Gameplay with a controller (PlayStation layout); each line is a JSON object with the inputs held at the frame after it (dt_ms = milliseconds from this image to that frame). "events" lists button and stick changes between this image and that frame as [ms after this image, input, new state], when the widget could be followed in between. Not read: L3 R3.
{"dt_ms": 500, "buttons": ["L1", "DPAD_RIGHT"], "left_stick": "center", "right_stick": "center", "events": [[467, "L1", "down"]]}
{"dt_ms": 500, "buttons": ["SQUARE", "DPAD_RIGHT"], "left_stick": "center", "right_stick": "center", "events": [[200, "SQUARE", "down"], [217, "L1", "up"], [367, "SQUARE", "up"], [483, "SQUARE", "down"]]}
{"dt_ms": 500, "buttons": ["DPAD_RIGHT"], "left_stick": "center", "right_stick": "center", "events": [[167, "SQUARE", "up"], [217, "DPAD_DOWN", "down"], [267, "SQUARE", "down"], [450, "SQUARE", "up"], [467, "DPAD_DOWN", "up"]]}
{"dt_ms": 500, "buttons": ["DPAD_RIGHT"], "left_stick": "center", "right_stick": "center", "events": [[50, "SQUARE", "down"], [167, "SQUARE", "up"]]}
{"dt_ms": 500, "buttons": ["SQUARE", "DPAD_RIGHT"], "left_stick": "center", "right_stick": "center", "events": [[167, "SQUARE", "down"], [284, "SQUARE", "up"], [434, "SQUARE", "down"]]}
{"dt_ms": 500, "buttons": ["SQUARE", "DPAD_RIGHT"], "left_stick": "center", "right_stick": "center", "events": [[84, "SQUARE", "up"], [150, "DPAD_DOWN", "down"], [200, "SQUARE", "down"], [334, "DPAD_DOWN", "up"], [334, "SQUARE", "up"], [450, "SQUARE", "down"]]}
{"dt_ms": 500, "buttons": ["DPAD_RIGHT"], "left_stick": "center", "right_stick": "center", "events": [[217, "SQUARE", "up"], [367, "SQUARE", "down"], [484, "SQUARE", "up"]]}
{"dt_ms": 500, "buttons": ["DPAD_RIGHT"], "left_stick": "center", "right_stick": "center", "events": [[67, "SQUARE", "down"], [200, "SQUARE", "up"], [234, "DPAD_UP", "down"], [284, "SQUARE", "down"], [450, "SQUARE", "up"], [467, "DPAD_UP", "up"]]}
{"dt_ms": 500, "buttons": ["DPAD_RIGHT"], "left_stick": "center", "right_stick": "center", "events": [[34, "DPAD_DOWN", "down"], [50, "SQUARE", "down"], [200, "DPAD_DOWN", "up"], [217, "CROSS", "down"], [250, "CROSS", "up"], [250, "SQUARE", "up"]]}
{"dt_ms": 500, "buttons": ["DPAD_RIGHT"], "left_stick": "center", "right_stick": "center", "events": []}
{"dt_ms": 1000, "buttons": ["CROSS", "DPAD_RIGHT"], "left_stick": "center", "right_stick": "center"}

> Exercise brief:
Retype the material word for word. Add nothing to it.

> Result of this exercise:
Gameplay with a controller (PlayStation layout); each line is a JSON object with the inputs held at the frame after it (dt_ms = milliseconds from this image to that frame). "events" lists button and stick changes between this image and that frame as [ms after this image, input, new state], when the widget could be followed in between. Not read: L3 R3.
{"dt_ms": 500, "buttons": ["L1", "DPAD_RIGHT"], "left_stick": "center", "right_stick": "center", "events": [[467, "L1", "down"]]}
{"dt_ms": 500, "buttons": ["SQUARE", "DPAD_RIGHT"], "left_stick": "center", "right_stick": "center", "events": [[200, "SQUARE", "down"], [217, "L1", "up"], [367, "SQUARE", "up"], [483, "SQUARE", "down"]]}
{"dt_ms": 500, "buttons": ["DPAD_RIGHT"], "left_stick": "center", "right_stick": "center", "events": [[167, "SQUARE", "up"], [217, "DPAD_DOWN", "down"], [267, "SQUARE", "down"], [450, "SQUARE", "up"], [467, "DPAD_DOWN", "up"]]}
{"dt_ms": 500, "buttons": ["DPAD_RIGHT"], "left_stick": "center", "right_stick": "center", "events": [[50, "SQUARE", "down"], [167, "SQUARE", "up"]]}
{"dt_ms": 500, "buttons": ["SQUARE", "DPAD_RIGHT"], "left_stick": "center", "right_stick": "center", "events": [[167, "SQUARE", "down"], [284, "SQUARE", "up"], [434, "SQUARE", "down"]]}
{"dt_ms": 500, "buttons": ["SQUARE", "DPAD_RIGHT"], "left_stick": "center", "right_stick": "center", "events": [[84, "SQUARE", "up"], [150, "DPAD_DOWN", "down"], [200, "SQUARE", "down"], [334, "DPAD_DOWN", "up"], [334, "SQUARE", "up"], [450, "SQUARE", "down"]]}
{"dt_ms": 500, "buttons": ["DPAD_RIGHT"], "left_stick": "center", "right_stick": "center", "events": [[217, "SQUARE", "up"], [367, "SQUARE", "down"], [484, "SQUARE", "up"]]}
{"dt_ms": 500, "buttons": ["DPAD_RIGHT"], "left_stick": "center", "right_stick": "center", "events": [[67, "SQUARE", "down"], [200, "SQUARE", "up"], [234, "DPAD_UP", "down"], [284, "SQUARE", "down"], [450, "SQUARE", "up"], [467, "DPAD_UP", "up"]]}
{"dt_ms": 500, "buttons": ["DPAD_RIGHT"], "left_stick": "center", "right_stick": "center", "events": [[34, "DPAD_DOWN", "down"], [50, "SQUARE", "down"], [200, "DPAD_DOWN", "up"], [217, "CROSS", "down"], [250, "CROSS", "up"], [250, "SQUARE", "up"]]}
{"dt_ms": 500, "buttons": ["DPAD_RIGHT"], "left_stick": "center", "right_stick": "center", "events": []}
{"dt_ms": 1000, "buttons": ["CROSS", "DPAD_RIGHT"], "left_stick": "center", "right_stick": "center"}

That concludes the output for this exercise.